Азиза там, внизу, давно погрузилась в свой глухой сон. Тойя зажата между колен Дагура. Бессчетные мужчины от Индонезии до Ирака спят с подушками между ног. Рафаэль тоже любит так спать. А малышка Тойя служит такой подушкой для Дагура. Ее детское личико прячется на его брюхе, а рука его слабо покоится на ее голове.
— Мирьям!
Москитная сетка не шелохнулась.
— Мирьям!
Лицо Мирьям — опухшая, помятая луна — выглянуло из-за белой ткани.
— Мирьям, кажется, началось.
— Именно вот сейчас! — прошептала мать. — Нашла время!
— Нужно позвать повитуху, — сказала Виктория.
— Я твоего отца будить не стану, — сказала мать. — Он много выпил, и ему скоро вставать в синагогу.
Мирьям пощелкала языком:
— Жалко, что ты не сказала перед наступлением субботы. Мы бы внизу оставили горящую лампу.
Заблестели глаза посланца, лежащего в стороне, на матраце, возле перил. Он, похоже, понял, что происходит. Виктория застеснялась, но делать было нечего.
— Кто-то должен помочь.
Стали расталкивать Мурада.
— Что вам надо? — разозлился тот.
— Нужно привести повитуху к твоей сестре.
— Это же Божий страх! — содрогнулся он. — Один я в такую темень не пойду. И кого звать-то?
— Да хоть Джамилу, — прошептала Виктория, хотя и знала, что та уже стара и почти ослепла.
Нисан притворился спящим. Заразился страхом старшего брата. «Сколько же мужчин притворяется сейчас спящими!» — подумала Виктория.
— Я спущусь, — вызвался Саид, старший сын Дагура.
С ним спустился и Гурджи, муж Мирьям.
Мирьям держала Викторию за руку. Луна скрылась, и во дворе была тьма кромешная.
— Куда тебя отвести?
— Спустимся ко мне в комнату.
— Да там тьма-тьмущая.
— Можно подумать, что это праздник какой-то! — прокаркал голос матери. — Темень или свет, какая разница?

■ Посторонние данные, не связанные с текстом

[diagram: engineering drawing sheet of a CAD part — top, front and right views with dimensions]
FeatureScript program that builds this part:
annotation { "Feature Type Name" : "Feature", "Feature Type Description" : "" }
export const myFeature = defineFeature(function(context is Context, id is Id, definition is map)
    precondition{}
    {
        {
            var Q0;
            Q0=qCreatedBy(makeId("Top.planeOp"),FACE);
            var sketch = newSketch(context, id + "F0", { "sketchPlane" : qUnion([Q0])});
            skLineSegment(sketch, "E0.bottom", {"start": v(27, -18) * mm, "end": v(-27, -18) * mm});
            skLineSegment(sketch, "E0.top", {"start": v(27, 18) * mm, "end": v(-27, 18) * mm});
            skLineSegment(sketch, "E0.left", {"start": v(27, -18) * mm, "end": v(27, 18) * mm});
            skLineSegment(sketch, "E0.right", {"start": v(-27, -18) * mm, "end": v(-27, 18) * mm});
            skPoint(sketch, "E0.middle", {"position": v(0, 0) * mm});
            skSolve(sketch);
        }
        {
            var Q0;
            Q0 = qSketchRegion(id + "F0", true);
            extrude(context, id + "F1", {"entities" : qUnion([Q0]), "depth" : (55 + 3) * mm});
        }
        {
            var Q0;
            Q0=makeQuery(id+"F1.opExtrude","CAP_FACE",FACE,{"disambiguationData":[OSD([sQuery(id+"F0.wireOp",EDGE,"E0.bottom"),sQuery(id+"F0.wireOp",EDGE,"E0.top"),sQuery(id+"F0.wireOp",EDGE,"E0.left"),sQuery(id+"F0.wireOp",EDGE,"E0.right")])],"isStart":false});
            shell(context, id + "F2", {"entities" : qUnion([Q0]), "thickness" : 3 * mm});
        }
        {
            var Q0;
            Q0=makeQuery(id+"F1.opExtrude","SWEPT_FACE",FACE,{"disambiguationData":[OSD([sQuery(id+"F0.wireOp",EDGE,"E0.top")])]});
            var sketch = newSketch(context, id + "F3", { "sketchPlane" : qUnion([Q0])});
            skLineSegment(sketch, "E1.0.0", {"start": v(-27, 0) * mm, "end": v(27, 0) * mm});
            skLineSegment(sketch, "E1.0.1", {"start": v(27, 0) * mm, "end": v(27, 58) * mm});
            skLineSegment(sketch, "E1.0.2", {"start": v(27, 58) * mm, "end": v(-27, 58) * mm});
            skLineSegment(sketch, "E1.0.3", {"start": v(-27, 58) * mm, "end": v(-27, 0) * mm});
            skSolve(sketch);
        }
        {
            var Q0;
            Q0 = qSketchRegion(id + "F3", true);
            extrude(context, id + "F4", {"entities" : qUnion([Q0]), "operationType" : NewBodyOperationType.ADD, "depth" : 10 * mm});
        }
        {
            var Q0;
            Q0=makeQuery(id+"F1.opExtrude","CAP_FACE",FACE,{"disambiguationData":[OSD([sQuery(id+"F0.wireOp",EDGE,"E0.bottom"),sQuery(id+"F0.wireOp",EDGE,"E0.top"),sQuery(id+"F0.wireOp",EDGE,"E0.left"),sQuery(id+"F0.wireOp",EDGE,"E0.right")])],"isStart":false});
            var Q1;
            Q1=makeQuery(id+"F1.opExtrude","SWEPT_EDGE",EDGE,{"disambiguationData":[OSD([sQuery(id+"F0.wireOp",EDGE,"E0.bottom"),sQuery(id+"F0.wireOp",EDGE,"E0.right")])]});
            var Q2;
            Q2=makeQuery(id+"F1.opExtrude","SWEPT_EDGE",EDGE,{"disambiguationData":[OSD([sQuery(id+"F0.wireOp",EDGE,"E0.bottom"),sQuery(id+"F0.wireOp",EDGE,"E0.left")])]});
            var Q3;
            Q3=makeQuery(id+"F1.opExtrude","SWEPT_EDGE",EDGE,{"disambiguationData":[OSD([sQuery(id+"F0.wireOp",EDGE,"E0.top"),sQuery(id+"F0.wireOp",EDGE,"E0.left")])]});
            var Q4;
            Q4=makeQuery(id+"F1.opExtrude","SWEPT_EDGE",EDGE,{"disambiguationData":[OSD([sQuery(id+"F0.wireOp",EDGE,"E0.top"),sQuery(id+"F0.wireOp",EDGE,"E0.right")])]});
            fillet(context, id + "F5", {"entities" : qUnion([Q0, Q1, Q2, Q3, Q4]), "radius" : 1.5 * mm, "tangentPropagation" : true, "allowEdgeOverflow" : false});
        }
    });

Виктория слезла со своего матраца, не разбудив Клемантину, и вместе с Мирьям направилась к утопающим во мгле ступенькам.
Рука посланца пошарила в поисках пачки сигарет, но он вспомнил, что это вечер пятницы, и еще сильнее затосковал по никотину. Наджия вздохнула и снова вытянулась возле Азури. А тот во сне простер свою гигантскую руку, притянул ее к себе и продолжал спать. При свете звезд глаза Наджии и Тойи встретились. Дагур пальцем проверил на ощупь, действительно ли открыты глаза его жены, повернувшейся к нему спиной.
— Эх, был бы над нами хоть кусочек москитной сетки! — прошептал он.